85 thoughts on “An Apology To Carter Page”

  1. Those that criticize this article do not understand Page’s treatment was far different and far reaching from the simple comments of which they are citing. I thank you for your invite and action by writing this. Remember what HRC did to Billy Dale of the travel office fame. This is even worse that that and that was evil.

  2. Does Turley also want an apology to Chris Krebs, the Homeland Security Cyber Chief who Trump just fired? Krebs’ crime was announcing that 59 cybersecurity experts extensively investigated our election systems & verified “there is no evidence e that any voting system deleted or lost votes, or in any way was compromised.

    Does Turley want an apology to Georgia’s Republican Secretary of State, Raffensperger, who Trump called “the enemy of the people” after Raffensperger verified that a hand count of every ballot in Georgia showed no voter fraud?
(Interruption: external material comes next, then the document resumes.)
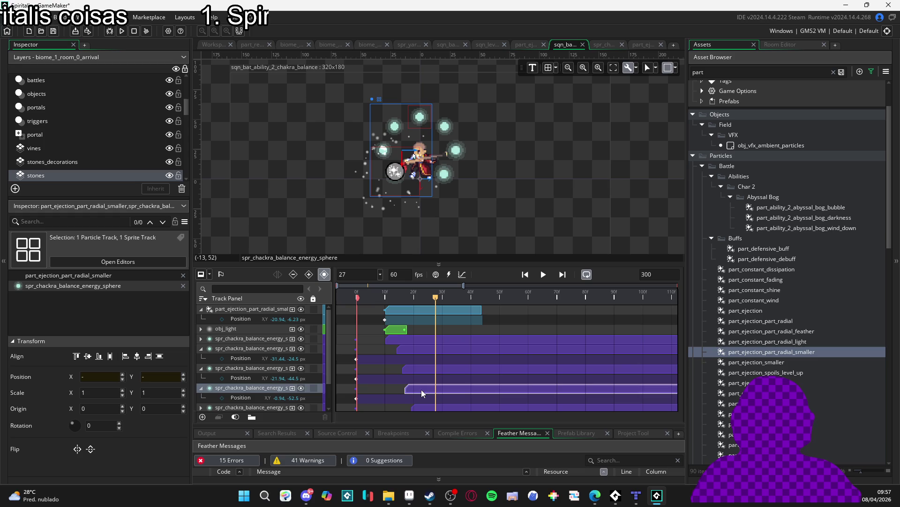
scroll(422, 391, down, 1)
ctrl+click(423, 389)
Does Turley want an apology to Pennsylvania’s 3 Republican federal judges who Trump & his attorneys publicly attacked after they dismissed accusations of voter fraud? The 3 Republican appointed judges collectively ruled that “calling an election unfair does not make it so. Charges require specific allegations and then proof. We have neither here.”

    Does Turley want an apology to Sondland & Col. Vindman who Trump fired simply for honoring subpoenas & truthfully testifying under oath at the Impeachment trials?

    The FBI investigation cleared Carter Page of any wrongdoing. The only wrongdoings Krebs, Raffensperger, Sondland & Col. Vindman committed were producing evidence which contradicted Trump’s repeated claims to the American public.

    Unsurprisingly, Turley is selective in his outrage when it comes to ruined reputations.